▶ **Exercise text**:

»»

SLES 10 SP2 networking under Xen, troubleshooting and recommendations
This guide seeks to address common networking issues with SLES 10 SP2. Between SLES 10 SP1 and SLES 10 SP2, the networking configuration was redone to enable request enterprise features.
This guide is targeted at new and intermediate Xen users. Advanced users may find the information in this guide to be somewhat-lacking or redundant. Then again, most advanced users will not be reading this document.
With SLES 10 SP2 the decision was made to follow the upstream model of networking. There were also some significant networking backend changes.
Netloops are gone
Under SLES 10 SP1 there was the concept of a netloop, which is basically a software pair of virtual Ethernet NICs connected via a software cross over cable. It had a few limitation and was considered to be slow by some. With SLES 10 SP2, netloops are gone and with it the need to configure more than 8 devices.

««

▶ **Stored data**:
»»

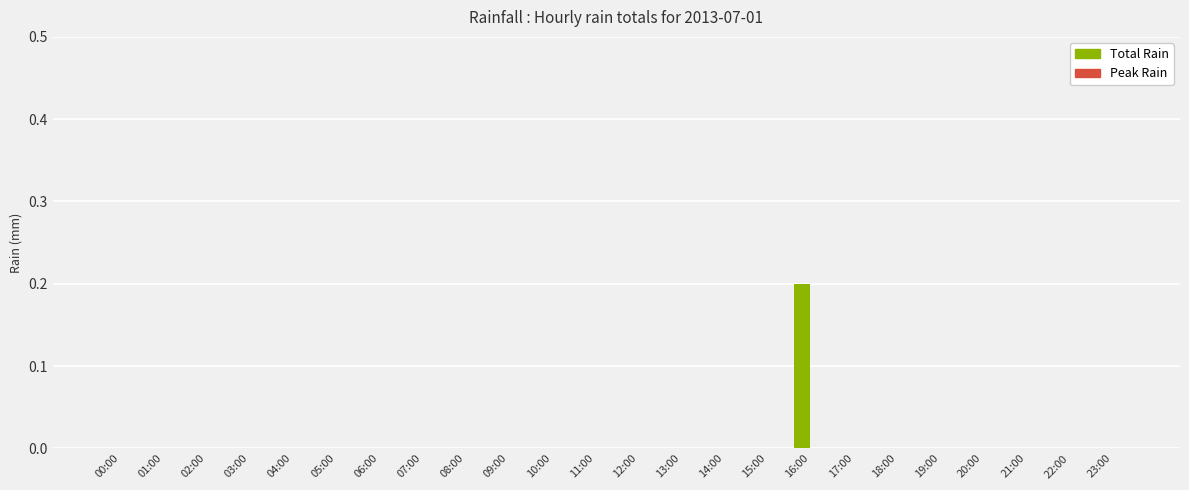

How many categories are shown in the chart?

24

««

▶ **Written task A**: In the SLES 10 SP2 networking guide, rewrite the passage from "SLES 10 SP2 networking" up to and including "reading this document.", changing "guide" to "article".
▶ **Written task B**:
Answer these questions from the SLES 10 SP2 networking guide:
(i) Which users is it targeted at?
(ii) Under SLES 10 SP1, what was a netloop?
(iii) With SLES 10 SP2, which model of networking was followed?
▶ **Written task C**:
Using the SLES 10 SP2 networking guide, decide whether each statement agrees with it, and quote the words that settle it:
(i) The networking configuration was redone between SLES 10 SP1 and SLES 10 SP2.
(ii) Netloops are still present in SLES 10 SP2.
(iii) The guide is aimed mainly at advanced users.

▶ **Task solution A**:
SLES 10 SP2 networking under Xen, troubleshooting and recommendations
This article seeks to address common networking issues with SLES 10 SP2. Between SLES 10 SP1 and SLES 10 SP2, the networking configuration was redone to enable request enterprise features.
This article is targeted at new and intermediate Xen users. Advanced users may find the information in this article to be somewhat-lacking or redundant. Then again, most advanced users will not be reading this document.

▶ **Task solution B**:
(i) New and intermediate Xen users.
(ii) A software pair of virtual Ethernet NICs connected via a software cross over cable.
(iii) The upstream model of networking.

▶ **Task solution C**:
(i) Yes: "Between SLES 10 SP1 and SLES 10 SP2, the networking configuration was redone"
(ii) No: "With SLES 10 SP2, netloops are gone"
(iii) No: "This guide is targeted at new and intermediate Xen users."